• _Textauszug_:
▼

Jedoch kann sich die Antragsgegnerin nicht auf § 15 I HGB berufen, wenn ihr die einzutragende Tatsache bekannt ist. Dies erfordert positive Kenntnis der einzutragenden Tatsache, eine fahrlässige Unkenntnis im Sinne eines Kennenmüssens reiche nicht aus. Weiterhin ist der Dritte auch nicht zu Nachforschungen verpflichtet.

Zudem, so das KG, ändert der Umstand, dass neben dem G noch der Dr. A als Geschäftsführer bestellt worden war, nichts an Gs Einzelvertretungsberechtigung. Ist eine besondere Vertretungsregelung die von den allgemeinen Regelungen abweicht vereinbart und eingetragen, wie vorliegend die Einzelvertretungsberechtigung, so muss diese auch explizit geändert werden, wenn sie nicht mehr gewollt ist. Der Fakt, dass neben dem G nun auch Dr. A Geschäftsführer werden sollte, ändere nichts an der Einzelvertretungsberechtigung des G. Demnach genügt es auch nicht, dass die Antragsgegnerin wusste, dass ein weiterer Geschäftsführer bestellt worden war, um § 15 I HGB auszuschließen.

▲

• _Aufgaben_:
1. Gib aus der Auflistung den Abschnitt vom Anfang bis einschließlich der Zeile mit "name author: Wall." unverändert wieder.
2. Schreibe den Text über § 15 I HGB und die Einzelvertretungsberechtigung im Anschluss an seinen letzten Satz weiter.

• _Bereitgestellte Daten_:
▼

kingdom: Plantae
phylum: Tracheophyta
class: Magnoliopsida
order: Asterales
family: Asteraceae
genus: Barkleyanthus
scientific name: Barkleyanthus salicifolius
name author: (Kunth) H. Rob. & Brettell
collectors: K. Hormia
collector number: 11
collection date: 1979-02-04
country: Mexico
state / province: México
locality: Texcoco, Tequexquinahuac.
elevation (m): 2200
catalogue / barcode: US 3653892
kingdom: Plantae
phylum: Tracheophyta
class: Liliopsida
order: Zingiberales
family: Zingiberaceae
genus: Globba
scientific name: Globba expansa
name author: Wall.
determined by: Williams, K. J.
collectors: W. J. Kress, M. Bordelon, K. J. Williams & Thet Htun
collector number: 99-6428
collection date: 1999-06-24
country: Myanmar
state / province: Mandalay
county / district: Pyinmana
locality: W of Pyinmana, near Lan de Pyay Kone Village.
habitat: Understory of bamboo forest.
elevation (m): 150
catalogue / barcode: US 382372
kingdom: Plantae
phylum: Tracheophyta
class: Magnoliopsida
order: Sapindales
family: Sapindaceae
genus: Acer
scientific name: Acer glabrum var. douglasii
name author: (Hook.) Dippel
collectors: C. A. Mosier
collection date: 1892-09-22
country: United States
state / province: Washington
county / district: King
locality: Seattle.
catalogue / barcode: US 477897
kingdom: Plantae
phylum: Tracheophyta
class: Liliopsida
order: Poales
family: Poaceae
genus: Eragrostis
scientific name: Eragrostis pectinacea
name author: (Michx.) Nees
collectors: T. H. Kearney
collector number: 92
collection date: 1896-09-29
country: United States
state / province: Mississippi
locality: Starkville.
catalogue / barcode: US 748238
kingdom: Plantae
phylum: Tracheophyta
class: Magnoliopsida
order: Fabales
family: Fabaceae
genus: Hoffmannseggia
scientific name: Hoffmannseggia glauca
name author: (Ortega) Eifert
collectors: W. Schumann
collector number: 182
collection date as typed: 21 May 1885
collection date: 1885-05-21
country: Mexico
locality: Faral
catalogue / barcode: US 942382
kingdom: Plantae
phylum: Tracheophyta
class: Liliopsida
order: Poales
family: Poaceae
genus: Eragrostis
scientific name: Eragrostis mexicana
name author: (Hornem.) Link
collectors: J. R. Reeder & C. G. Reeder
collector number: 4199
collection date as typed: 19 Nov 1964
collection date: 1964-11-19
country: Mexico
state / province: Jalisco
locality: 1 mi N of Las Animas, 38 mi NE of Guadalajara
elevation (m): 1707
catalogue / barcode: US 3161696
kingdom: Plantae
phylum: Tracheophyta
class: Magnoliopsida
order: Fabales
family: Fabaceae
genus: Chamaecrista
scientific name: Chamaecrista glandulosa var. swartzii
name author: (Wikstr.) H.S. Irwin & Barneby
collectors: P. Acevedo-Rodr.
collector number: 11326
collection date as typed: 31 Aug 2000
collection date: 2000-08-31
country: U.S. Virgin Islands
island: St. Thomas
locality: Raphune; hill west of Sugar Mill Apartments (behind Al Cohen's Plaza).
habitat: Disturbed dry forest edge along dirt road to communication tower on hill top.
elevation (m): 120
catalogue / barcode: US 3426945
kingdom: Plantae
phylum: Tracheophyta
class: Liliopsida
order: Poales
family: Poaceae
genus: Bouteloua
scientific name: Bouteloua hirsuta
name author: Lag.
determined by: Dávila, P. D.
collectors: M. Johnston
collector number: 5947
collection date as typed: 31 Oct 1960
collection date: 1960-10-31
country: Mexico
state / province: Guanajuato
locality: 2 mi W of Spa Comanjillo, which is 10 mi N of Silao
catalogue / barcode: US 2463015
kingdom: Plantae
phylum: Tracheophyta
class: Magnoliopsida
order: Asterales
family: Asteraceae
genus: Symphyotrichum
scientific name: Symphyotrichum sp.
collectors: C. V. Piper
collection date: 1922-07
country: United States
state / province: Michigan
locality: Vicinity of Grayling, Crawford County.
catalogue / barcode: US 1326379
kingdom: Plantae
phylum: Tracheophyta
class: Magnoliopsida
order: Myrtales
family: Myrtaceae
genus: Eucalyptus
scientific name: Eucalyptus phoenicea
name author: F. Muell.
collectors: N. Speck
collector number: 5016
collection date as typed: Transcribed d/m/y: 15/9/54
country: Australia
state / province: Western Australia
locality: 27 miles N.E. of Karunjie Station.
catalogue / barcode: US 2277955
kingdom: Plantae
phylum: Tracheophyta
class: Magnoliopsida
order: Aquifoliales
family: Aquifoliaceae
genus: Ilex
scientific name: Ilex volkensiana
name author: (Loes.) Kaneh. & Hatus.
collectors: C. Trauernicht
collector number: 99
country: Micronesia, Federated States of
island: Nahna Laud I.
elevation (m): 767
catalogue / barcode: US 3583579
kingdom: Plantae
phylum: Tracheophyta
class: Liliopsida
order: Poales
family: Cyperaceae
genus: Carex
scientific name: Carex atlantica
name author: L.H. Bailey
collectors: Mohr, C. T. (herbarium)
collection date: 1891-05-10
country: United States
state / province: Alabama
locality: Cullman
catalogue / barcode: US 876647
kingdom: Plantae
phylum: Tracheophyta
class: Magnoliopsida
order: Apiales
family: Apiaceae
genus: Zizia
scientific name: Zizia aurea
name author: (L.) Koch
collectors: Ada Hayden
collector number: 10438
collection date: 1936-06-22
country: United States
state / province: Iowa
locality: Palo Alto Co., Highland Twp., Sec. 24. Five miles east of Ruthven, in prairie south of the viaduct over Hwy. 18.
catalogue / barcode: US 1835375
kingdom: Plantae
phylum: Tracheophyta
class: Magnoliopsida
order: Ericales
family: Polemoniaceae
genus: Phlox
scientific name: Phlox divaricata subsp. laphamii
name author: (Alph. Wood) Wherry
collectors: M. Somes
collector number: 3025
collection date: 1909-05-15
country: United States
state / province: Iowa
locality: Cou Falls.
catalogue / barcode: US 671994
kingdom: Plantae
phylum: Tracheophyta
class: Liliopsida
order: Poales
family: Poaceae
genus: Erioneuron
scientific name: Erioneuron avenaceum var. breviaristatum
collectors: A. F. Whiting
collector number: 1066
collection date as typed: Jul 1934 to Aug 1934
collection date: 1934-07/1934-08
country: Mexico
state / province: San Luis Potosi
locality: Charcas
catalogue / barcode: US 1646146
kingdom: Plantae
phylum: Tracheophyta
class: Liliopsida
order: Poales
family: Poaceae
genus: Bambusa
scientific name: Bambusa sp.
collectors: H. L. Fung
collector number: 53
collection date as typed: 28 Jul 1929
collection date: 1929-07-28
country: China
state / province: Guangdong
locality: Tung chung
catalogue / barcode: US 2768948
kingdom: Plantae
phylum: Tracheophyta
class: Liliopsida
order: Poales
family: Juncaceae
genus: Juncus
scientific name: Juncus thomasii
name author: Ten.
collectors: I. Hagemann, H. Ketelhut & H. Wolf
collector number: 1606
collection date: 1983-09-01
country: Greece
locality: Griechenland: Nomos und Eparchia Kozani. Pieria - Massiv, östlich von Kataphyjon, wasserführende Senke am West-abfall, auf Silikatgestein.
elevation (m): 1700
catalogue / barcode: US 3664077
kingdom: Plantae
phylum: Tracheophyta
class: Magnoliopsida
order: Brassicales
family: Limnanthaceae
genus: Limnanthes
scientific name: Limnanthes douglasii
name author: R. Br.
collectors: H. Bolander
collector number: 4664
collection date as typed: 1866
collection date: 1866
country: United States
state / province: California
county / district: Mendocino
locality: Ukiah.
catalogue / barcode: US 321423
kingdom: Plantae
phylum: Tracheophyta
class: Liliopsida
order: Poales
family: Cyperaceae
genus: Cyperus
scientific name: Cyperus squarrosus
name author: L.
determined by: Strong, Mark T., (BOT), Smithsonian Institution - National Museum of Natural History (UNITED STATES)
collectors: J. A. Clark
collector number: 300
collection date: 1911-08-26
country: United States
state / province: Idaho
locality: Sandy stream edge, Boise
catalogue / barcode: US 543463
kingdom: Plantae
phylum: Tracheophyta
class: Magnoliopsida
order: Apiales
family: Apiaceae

▲

• _Lösungen je Aufgabe_:
1.
kingdom: Plantae
phylum: Tracheophyta
class: Magnoliopsida
order: Asterales
family: Asteraceae
genus: Barkleyanthus
scientific name: Barkleyanthus salicifolius
name author: (Kunth) H. Rob. & Brettell
collectors: K. Hormia
collector number: 11
collection date: 1979-02-04
country: Mexico
state / province: México
locality: Texcoco, Tequexquinahuac.
elevation (m): 2200
catalogue / barcode: US 3653892
kingdom: Plantae
phylum: Tracheophyta
class: Liliopsida
order: Zingiberales
family: Zingiberaceae
genus: Globba
scientific name: Globba expansa
name author: Wall.

2.
Praxishinweis | Kammergericht 9 W 50/19

Die negative Registerpublizität schützt auch Notare.

Die Kenntnis nach § 15 HGB setzt eine positive Kenntnis voraus, eine fahrlässiges Unkenntnis iSd Kennenmüssens genügt nicht.

Insbesondere ist der Dritte nicht zu Nachforschungen verpflichtet.

Eine spezielle Vertretungsregelung wie eine Einzelvertretungsvollmacht muss immer explizit verändert oder widerrufen werden, das bloße Berufen eines weiteren Geschäftsführers genügt nicht, um die Einzelvertretungsvollmacht des ersten Geschäftsführers zu widerrufen.